##### LISTED RECORDS

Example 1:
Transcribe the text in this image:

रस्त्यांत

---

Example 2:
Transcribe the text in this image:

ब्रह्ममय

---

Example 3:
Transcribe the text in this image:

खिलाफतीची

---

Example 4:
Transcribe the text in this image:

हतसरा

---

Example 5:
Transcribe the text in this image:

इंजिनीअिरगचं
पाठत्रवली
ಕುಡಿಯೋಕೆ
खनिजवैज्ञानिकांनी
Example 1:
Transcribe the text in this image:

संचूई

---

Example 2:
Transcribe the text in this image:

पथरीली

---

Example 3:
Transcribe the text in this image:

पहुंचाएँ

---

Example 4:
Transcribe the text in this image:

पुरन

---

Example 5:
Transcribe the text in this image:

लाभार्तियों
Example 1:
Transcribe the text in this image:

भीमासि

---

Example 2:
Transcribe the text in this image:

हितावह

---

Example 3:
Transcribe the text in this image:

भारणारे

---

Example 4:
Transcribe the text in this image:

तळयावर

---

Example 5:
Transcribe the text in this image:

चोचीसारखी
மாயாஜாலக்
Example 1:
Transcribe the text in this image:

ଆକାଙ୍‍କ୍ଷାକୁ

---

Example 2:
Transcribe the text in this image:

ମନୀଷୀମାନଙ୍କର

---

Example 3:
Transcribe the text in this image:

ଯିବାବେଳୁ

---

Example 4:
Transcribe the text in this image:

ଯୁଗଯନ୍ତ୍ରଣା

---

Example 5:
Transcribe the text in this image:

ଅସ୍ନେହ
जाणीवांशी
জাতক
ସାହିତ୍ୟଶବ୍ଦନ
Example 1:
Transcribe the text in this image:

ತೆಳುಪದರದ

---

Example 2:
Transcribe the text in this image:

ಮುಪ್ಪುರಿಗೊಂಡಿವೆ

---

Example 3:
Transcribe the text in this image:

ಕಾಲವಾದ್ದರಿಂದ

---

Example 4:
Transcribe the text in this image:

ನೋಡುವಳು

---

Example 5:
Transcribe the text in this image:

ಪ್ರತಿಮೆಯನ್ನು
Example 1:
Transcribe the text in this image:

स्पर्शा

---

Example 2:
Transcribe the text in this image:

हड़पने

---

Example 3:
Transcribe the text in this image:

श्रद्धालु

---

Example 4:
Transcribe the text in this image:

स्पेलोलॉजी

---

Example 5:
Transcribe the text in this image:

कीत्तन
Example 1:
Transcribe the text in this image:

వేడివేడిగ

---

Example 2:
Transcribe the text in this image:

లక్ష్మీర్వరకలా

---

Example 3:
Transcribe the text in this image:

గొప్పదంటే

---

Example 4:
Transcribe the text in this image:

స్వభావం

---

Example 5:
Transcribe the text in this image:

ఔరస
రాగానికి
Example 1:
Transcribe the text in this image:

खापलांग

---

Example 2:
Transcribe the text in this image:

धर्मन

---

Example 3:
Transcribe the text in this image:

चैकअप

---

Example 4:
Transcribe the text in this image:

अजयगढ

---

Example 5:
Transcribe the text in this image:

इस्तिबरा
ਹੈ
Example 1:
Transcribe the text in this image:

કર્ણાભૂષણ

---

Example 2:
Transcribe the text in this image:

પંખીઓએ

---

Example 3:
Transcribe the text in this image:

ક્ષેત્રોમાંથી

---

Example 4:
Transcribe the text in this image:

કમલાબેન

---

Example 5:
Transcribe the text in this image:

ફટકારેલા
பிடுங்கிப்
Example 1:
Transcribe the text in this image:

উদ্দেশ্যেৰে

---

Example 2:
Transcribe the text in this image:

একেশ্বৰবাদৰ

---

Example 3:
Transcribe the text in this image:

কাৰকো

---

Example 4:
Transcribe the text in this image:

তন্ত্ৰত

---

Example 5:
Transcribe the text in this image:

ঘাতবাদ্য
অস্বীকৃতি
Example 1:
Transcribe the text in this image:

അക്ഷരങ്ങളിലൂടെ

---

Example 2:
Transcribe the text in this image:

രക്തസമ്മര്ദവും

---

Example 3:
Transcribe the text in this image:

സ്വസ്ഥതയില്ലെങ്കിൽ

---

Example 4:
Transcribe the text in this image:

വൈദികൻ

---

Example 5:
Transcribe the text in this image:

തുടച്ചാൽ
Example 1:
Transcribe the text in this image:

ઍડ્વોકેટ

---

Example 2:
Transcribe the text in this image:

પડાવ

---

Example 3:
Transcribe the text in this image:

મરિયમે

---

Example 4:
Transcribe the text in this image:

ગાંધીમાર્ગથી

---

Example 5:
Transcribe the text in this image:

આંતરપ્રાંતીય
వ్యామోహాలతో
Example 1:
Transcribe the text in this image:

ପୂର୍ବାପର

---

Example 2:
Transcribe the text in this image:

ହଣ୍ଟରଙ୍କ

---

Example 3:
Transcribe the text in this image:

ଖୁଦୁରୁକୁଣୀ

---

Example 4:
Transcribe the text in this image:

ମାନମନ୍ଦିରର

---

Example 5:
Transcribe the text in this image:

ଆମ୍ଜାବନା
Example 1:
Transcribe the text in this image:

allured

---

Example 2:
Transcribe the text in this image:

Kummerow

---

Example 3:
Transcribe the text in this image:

##########

THE TASK
Your task is to reproduce all the records above exactly as they appear.

THE ANSWER
Example 1:
Transcribe the text in this image:

रस्त्यांत

---

Example 2:
Transcribe the text in this image:

ब्रह्ममय

---

Example 3:
Transcribe the text in this image:

खिलाफतीची

---

Example 4:
Transcribe the text in this image:

हतसरा

---

Example 5:
Transcribe the text in this image:

इंजिनीअिरगचं
पाठत्रवली
ಕುಡಿಯೋಕೆ
खनिजवैज्ञानिकांनी
Example 1:
Transcribe the text in this image:

संचूई

---

Example 2:
Transcribe the text in this image:

पथरीली

---

Example 3:
Transcribe the text in this image:

पहुंचाएँ

---

Example 4:
Transcribe the text in this image:

पुरन

---

Example 5:
Transcribe the text in this image:

लाभार्तियों
Example 1:
Transcribe the text in this image:

भीमासि

---

Example 2:
Transcribe the text in this image:

हितावह

---

Example 3:
Transcribe the text in this image:

भारणारे

---

Example 4:
Transcribe the text in this image:

तळयावर

---

Example 5:
Transcribe the text in this image:

चोचीसारखी
மாயாஜாலக்
Example 1:
Transcribe the text in this image:

ଆକାଙ୍‍କ୍ଷାକୁ

---

Example 2:
Transcribe the text in this image:

ମନୀଷୀମାନଙ୍କର

---

Example 3:
Transcribe the text in this image:

ଯିବାବେଳୁ

---

Example 4:
Transcribe the text in this image:

ଯୁଗଯନ୍ତ୍ରଣା

---

Example 5:
Transcribe the text in this image:

ଅସ୍ନେହ
जाणीवांशी
জাতক
ସାହିତ୍ୟଶବ୍ଦନ
Example 1:
Transcribe the text in this image:

ತೆಳುಪದರದ

---

Example 2:
Transcribe the text in this image:

ಮುಪ್ಪುರಿಗೊಂಡಿವೆ

---

Example 3:
Transcribe the text in this image:

ಕಾಲವಾದ್ದರಿಂದ

---

Example 4:
Transcribe the text in this image:

ನೋಡುವಳು

---

Example 5:
Transcribe the text in this image:

ಪ್ರತಿಮೆಯನ್ನು
Example 1:
Transcribe the text in this image:

स्पर्शा

---

Example 2:
Transcribe the text in this image:

हड़पने

---

Example 3:
Transcribe the text in this image:

श्रद्धालु

---

Example 4:
Transcribe the text in this image:

स्पेलोलॉजी

---

Example 5:
Transcribe the text in this image:

कीत्तन
Example 1:
Transcribe the text in this image:

వేడివేడిగ

---

Example 2:
Transcribe the text in this image:

లక్ష్మీర్వరకలా

---

Example 3:
Transcribe the text in this image:

గొప్పదంటే

---

Example 4:
Transcribe the text in this image:

స్వభావం

---

Example 5:
Transcribe the text in this image:

ఔరస
రాగానికి
Example 1:
Transcribe the text in this image:

खापलांग

---

Example 2:
Transcribe the text in this image:

धर्मन

---

Example 3:
Transcribe the text in this image:

चैकअप

---

Example 4:
Transcribe the text in this image:

अजयगढ

---

Example 5:
Transcribe the text in this image:

इस्तिबरा
ਹੈ
Example 1:
Transcribe the text in this image:

કર્ણાભૂષણ

---

Example 2:
Transcribe the text in this image:

પંખીઓએ

---

Example 3:
Transcribe the text in this image:

ક્ષેત્રોમાંથી

---

Example 4:
Transcribe the text in this image:

કમલાબેન

---

Example 5:
Transcribe the text in this image:

ફટકારેલા
பிடுங்கிப்
Example 1:
Transcribe the text in this image:

উদ্দেশ্যেৰে

---

Example 2:
Transcribe the text in this image:

একেশ্বৰবাদৰ

---

Example 3:
Transcribe the text in this image:

কাৰকো

---

Example 4:
Transcribe the text in this image:

তন্ত্ৰত

---

Example 5:
Transcribe the text in this image:

ঘাতবাদ্য
অস্বীকৃতি
Example 1:
Transcribe the text in this image:

അക്ഷരങ്ങളിലൂടെ

---

Example 2:
Transcribe the text in this image:

രക്തസമ്മര്ദവും

---

Example 3:
Transcribe the text in this image:

സ്വസ്ഥതയില്ലെങ്കിൽ

---

Example 4:
Transcribe the text in this image:

വൈദികൻ

---

Example 5:
Transcribe the text in this image:

തുടച്ചാൽ
Example 1:
Transcribe the text in this image:

ઍડ્વોકેટ

---

Example 2:
Transcribe the text in this image:

પડાવ

---

Example 3:
Transcribe the text in this image:

મરિયમે

---

Example 4:
Transcribe the text in this image:

ગાંધીમાર્ગથી

---

Example 5:
Transcribe the text in this image:

આંતરપ્રાંતીય
వ్యామోహాలతో
Example 1:
Transcribe the text in this image:

ପୂର୍ବାପର

---

Example 2:
Transcribe the text in this image:

ହଣ୍ଟରଙ୍କ

---

Example 3:
Transcribe the text in this image:

ଖୁଦୁରୁକୁଣୀ

---

Example 4:
Transcribe the text in this image:

ମାନମନ୍ଦିରର

---

Example 5:
Transcribe the text in this image:

ଆମ୍ଜାବନା
Example 1:
Transcribe the text in this image:

allured

---

Example 2:
Transcribe the text in this image:

Kummerow

---

Example 3:
Transcribe the text in this image:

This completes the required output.